6 thoughts on “At Home with Jackson Pollock and Lee Krasner

  1. Ironic FYI. In ’06 David Geffin sold a Pollack drip painting from 1948 for $140 million, then (and presumably still) the record price for a painting. Kinda puts the decorating in perspective…

  2. I went to the website and it said their was a video tour of the studio for the handicapped. Can they upload this video to YouTube or videosite for those of us across the country so we can enjoy the richness of this former home of Jackson Pollock and Lee Krasner from afar?

  3. I have been meaning/wanting to see this house for many years. Another example of how your pioneering and blogging inspire the rest of us to rise off our lazy butts!

  4. hi James,
    Helen Harrison, the director of the Pollock-Krasner House and Study Center, says this about the video tour:
    “We don’t have permission to reproduce the artwork or broadcast the music on the net. Permissions are very expensive.

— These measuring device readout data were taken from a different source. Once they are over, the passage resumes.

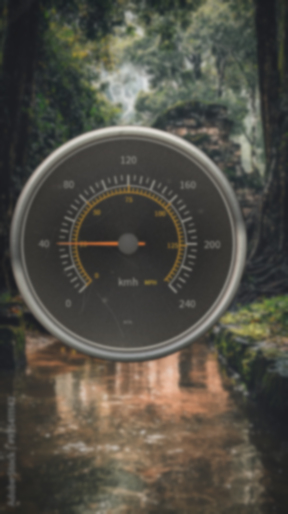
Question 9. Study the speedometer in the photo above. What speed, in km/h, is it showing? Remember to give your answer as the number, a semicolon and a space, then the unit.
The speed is 40; km/h
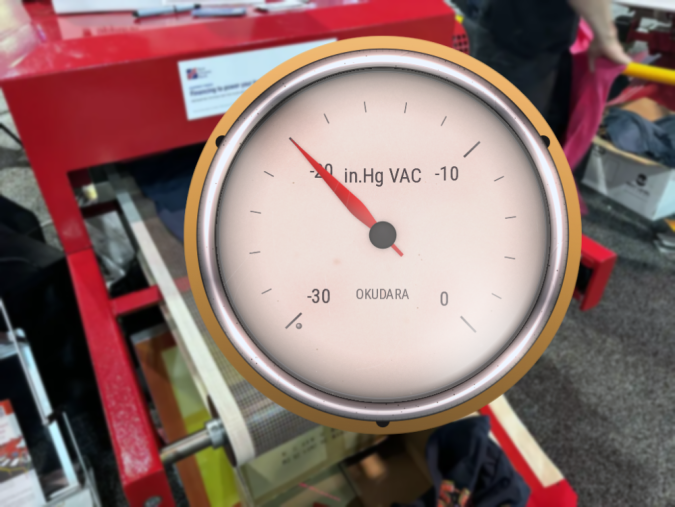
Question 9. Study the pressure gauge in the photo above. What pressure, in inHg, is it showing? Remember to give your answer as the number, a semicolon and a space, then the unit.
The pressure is -20; inHg
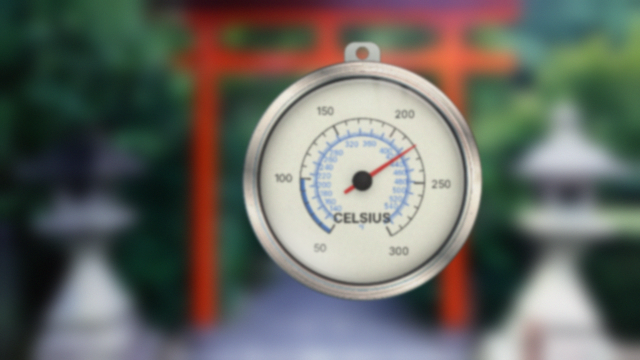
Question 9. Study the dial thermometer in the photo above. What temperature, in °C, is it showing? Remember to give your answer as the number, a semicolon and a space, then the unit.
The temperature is 220; °C
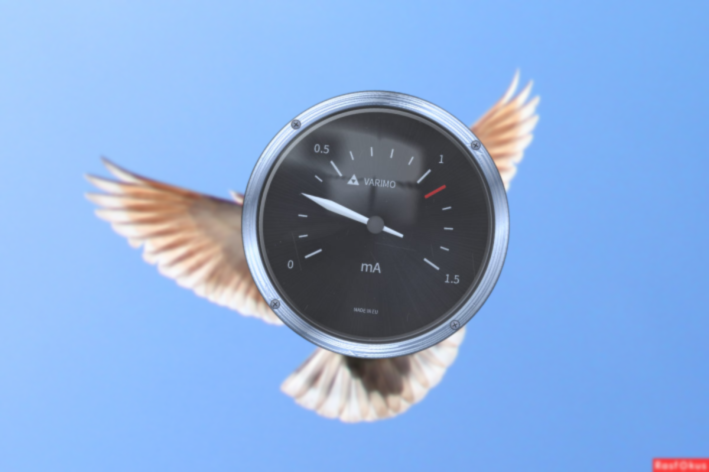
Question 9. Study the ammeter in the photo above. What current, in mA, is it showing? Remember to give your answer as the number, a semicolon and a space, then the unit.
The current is 0.3; mA
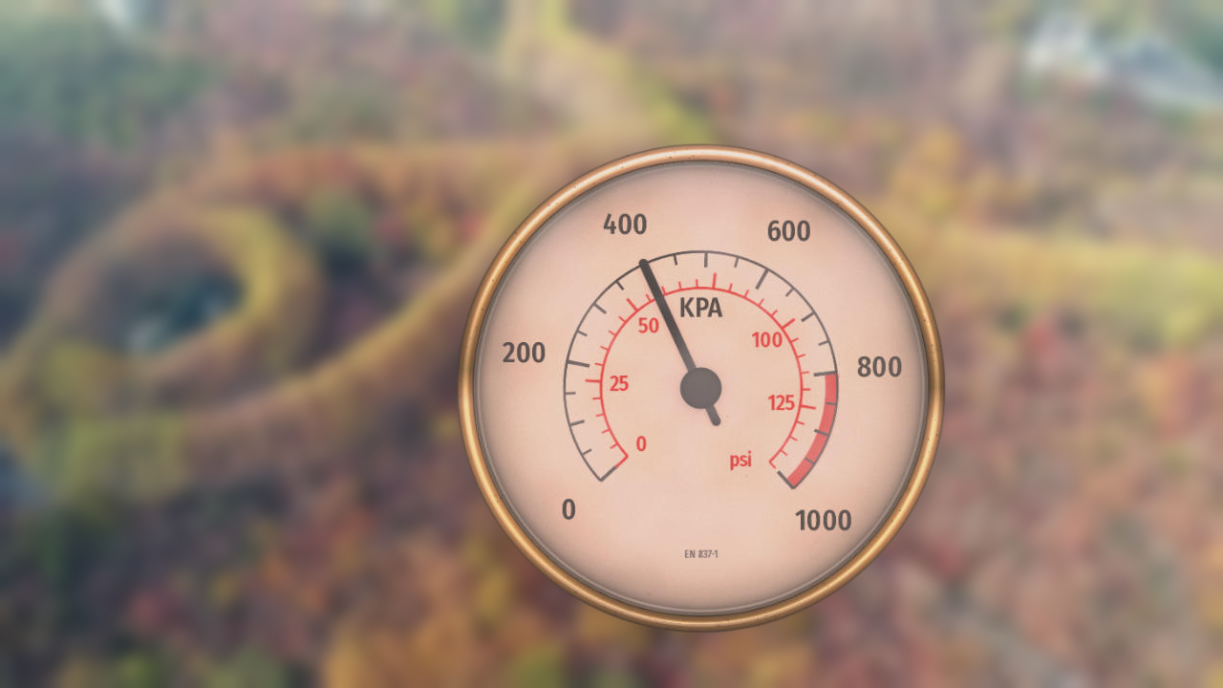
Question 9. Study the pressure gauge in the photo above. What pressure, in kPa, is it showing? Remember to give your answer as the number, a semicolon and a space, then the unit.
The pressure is 400; kPa
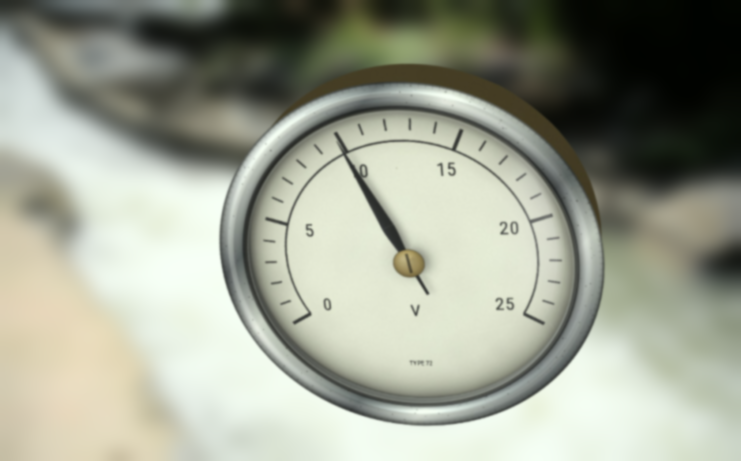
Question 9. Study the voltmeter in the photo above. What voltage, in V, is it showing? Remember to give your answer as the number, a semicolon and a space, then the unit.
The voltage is 10; V
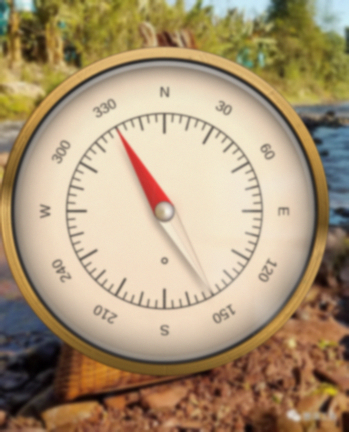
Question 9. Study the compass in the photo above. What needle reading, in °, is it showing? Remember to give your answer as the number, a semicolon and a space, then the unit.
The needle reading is 330; °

People can, however, buy the DVD in our museum store.”

  5. So you finally made it to the house. Good. Did the birds make another nest this year over the rear porch door?

    Sorry that I haven’t been checking your blog lately. Am just checking it for the first time in ages!

    Sorry to hear about the rental situation with the house. Look, it’s only 2 weeks. If you can, lower the rent a bit and I’m sure you’ll get a couple of bites. All it takes is one. If you can get a couple with kids in for 3 or 4 years that would be nice.

    I’ll try to check in more.

    Oh, did that gardener friend of yours ever have anything to add to that dry well vs native pit shrine controversy in the backyard in the Heights?

  6. Thanks for the encouragement re Cobble Hill. Don’t know about the birds at the PK House, and no, my gardener friend seemed to want to drop the whole matter.